LevelTypeDescription
114.32ResistanceMay 6 high and immediate upside barrier
114.80ResistanceUpper Bollinger band; a daily close above could signal further upside
113.75SupportMiddle Bollinger band; first line of downside support
112.67SupportLower Bollinger band offering secondary protection
109.82Support100-day EMA acting as a deeper trend-defining floor

On the topside, the initial resistance is found at the May 6 high of 114.32. Above that, the next key obstacle is the upper Bollinger band near 114.80. A daily close above this latter level would pave the way for a continuation of the prevailing uptrend.

On the downside, the first area of support is located at the middle Bollinger band at 113.75. Below that, additional support emerges near the lower Bollinger band around 112.67. The 100-day EMA, currently near 109.82, remains an important longer-term support zone as long as the pair continues to trade comfortably above it.

Japanese Yen: Key Drivers in Focus

The Japanese Yen (JPY) is described as one of the most actively traded currencies globally. Its value is broadly linked to the performance of the Japanese economy, and more specifically to the Bank of Japan’s (BoJ) policy stance, the spread between Japanese and US bond yields, and broader risk sentiment, among other influences.

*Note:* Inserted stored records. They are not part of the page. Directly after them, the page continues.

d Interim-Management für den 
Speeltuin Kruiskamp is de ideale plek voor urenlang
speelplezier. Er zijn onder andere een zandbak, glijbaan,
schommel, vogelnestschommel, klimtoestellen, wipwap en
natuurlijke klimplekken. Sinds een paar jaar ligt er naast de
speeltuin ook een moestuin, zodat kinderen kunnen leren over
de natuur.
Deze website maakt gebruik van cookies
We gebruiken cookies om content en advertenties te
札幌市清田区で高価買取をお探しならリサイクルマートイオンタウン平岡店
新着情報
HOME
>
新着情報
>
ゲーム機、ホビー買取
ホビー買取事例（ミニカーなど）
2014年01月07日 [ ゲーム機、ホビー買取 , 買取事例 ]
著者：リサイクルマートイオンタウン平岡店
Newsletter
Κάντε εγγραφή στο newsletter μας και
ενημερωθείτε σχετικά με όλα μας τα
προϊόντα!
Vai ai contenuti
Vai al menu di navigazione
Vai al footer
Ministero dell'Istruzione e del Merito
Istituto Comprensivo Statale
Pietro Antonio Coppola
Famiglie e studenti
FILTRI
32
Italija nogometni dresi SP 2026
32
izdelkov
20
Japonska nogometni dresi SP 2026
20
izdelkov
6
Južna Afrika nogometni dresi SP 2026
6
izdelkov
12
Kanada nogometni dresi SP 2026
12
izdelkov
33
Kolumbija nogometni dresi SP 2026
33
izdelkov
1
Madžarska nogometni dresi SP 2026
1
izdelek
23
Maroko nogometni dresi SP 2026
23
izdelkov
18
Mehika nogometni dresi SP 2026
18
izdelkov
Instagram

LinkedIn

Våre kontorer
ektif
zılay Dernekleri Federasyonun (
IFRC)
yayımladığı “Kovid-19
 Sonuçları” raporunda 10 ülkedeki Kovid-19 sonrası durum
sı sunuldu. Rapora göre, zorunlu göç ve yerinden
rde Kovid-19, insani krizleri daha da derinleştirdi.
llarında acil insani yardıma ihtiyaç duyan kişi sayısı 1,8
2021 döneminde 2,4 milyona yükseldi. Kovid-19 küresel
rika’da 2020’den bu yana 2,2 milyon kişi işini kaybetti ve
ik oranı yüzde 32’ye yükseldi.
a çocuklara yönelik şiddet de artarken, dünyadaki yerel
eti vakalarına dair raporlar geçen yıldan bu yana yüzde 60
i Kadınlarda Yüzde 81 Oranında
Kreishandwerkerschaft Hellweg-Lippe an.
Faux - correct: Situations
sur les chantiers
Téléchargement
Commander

One of the BoJ’s mandates is currency control, so its decisions play a central role for the Yen. The BoJ has at times intervened directly in foreign exchange markets, generally seeking to weaken the Yen, although it tends to avoid frequent interventions due to political sensitivities with major trading partners. An extended period of ultra-loose monetary policy from 2013 to 2024 led to Yen depreciation against key peers as policy diverged from other major central banks. The subsequent gradual unwinding of this stance has recently lent some support to the currency.

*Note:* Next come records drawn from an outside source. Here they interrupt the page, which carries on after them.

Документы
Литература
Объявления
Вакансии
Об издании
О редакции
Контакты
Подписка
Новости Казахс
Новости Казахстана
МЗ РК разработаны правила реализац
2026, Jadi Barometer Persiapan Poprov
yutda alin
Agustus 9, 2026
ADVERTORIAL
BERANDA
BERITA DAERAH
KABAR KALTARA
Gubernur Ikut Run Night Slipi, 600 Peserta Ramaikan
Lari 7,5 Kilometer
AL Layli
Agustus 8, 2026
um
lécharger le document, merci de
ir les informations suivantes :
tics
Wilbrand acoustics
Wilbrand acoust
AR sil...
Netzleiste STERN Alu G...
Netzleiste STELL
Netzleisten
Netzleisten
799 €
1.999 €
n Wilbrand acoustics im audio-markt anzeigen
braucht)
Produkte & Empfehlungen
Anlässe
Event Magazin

The divergence between Japanese and US bond yields is another critical factor. The BoJ’s prolonged ultra-loose stance contributed to a widening yield gap versus US Treasuries, which supported the US Dollar against the Yen. The BoJ’s 2024 decision to begin moving away from that ultra-loose policy, combined with rate cuts in some other major economies, is narrowing this yield differential.

The Yen is also frequently regarded as a safe-haven asset. During periods of market turbulence, investors are more inclined to seek exposure to the Japanese currency, reflecting its perceived stability and reliability. Such episodes of stress typically strengthen the Yen against currencies seen as comparatively riskier.